**EXERCISE DESCRIPTION:** Return all of the entries exactly, but do not include the pictures.

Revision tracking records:
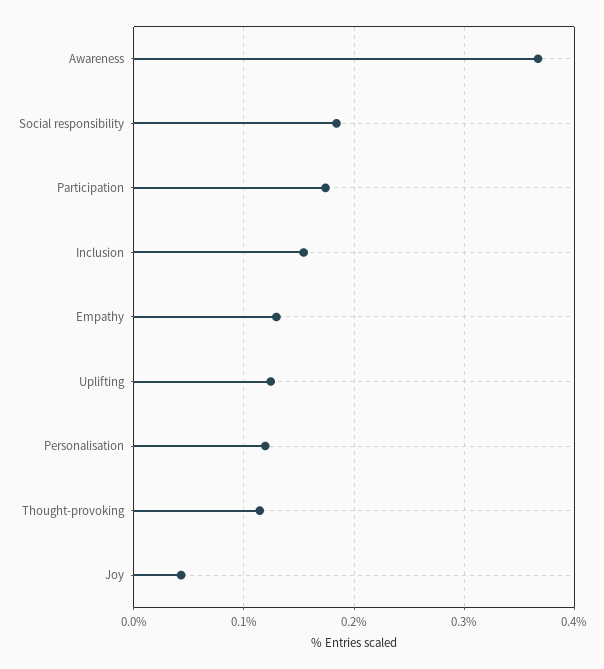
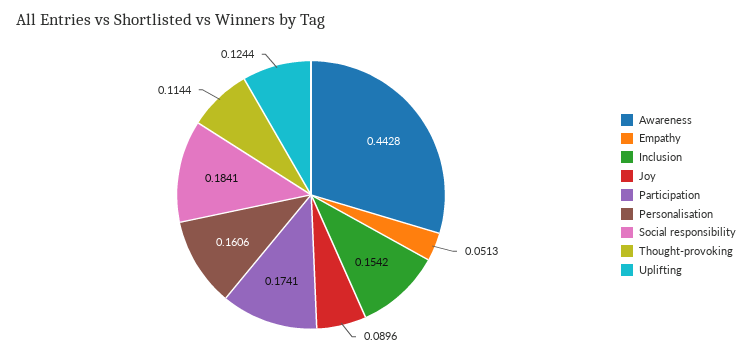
  {
-   "Awareness": 0.37,
+   "Awareness": 0.4428,
    "Social responsibility": 0.1841,
    "Participation": 0.1741,
    "Inclusion": 0.1542,
-   "Empathy": 0.13,
+   "Empathy": 0.0513,
    "Uplifting": 0.1244,
-   "Personalisation": 0.12,
+   "Personalisation": 0.1606,
    "Thought-provoking": 0.1144,
-   "Joy": 0.04
+   "Joy": 0.0896
  }

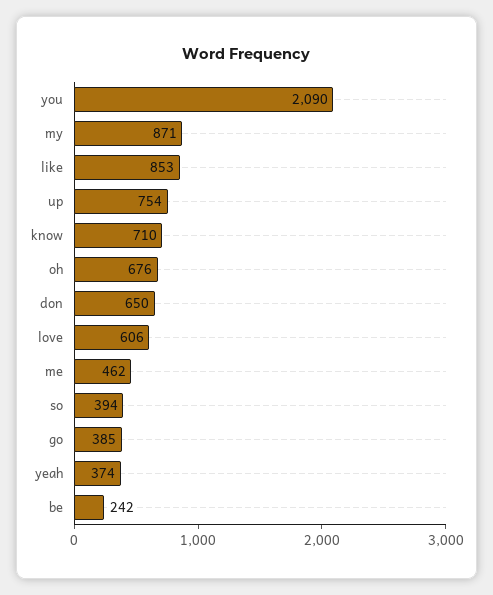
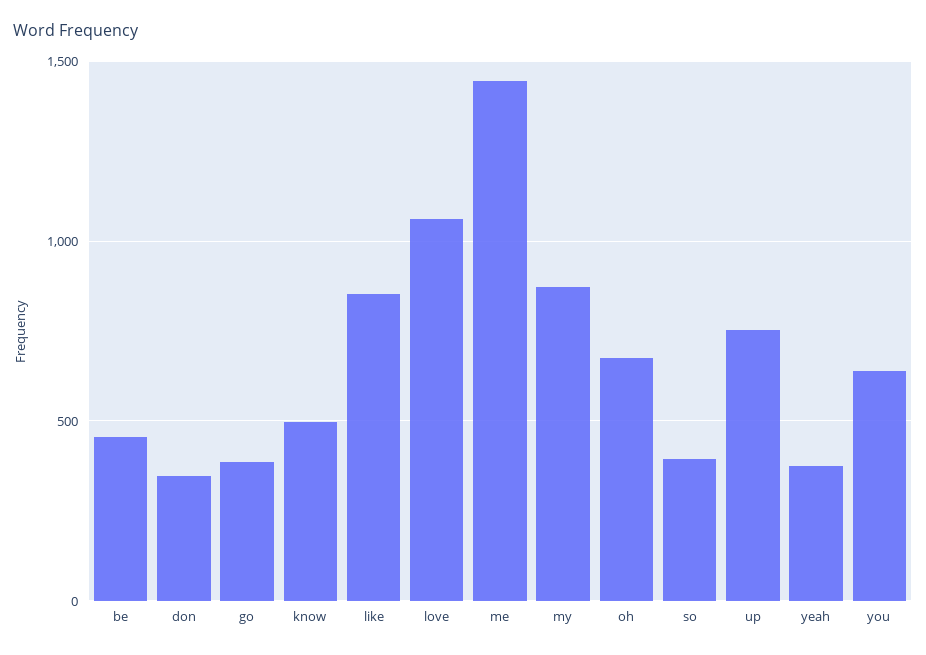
  {
-   "you": 2090,
+   "you": 650,
    "my": 871,
    "like": 853,
    "up": 754,
-   "know": 710,
+   "know": 500,
    "oh": 676,
-   "don": 650,
+   "don": 350,
-   "love": 606,
+   "love": 1050,
-   "me": 462,
+   "me": 1450,
    "so": 394,
    "go": 385,
    "yeah": 374,
-   "be": 242
+   "be": 450
  }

**SOLUTION TO THE PROBLEM:**
  {
-   "Awareness": 0.37,
+   "Awareness": 0.4428,
    "Social responsibility": 0.1841,
    "Participation": 0.1741,
    "Inclusion": 0.1542,
-   "Empathy": 0.13,
+   "Empathy": 0.0513,
    "Uplifting": 0.1244,
-   "Personalisation": 0.12,
+   "Personalisation": 0.1606,
    "Thought-provoking": 0.1144,
-   "Joy": 0.04
+   "Joy": 0.0896
  }

  {
-   "you": 2090,
+   "you": 650,
    "my": 871,
    "like": 853,
    "up": 754,
-   "know": 710,
+   "know": 500,
    "oh": 676,
-   "don": 650,
+   "don": 350,
-   "love": 606,
+   "love": 1050,
-   "me": 462,
+   "me": 1450,
    "so": 394,
    "go": 385,
    "yeah": 374,
-   "be": 242
+   "be": 450
  }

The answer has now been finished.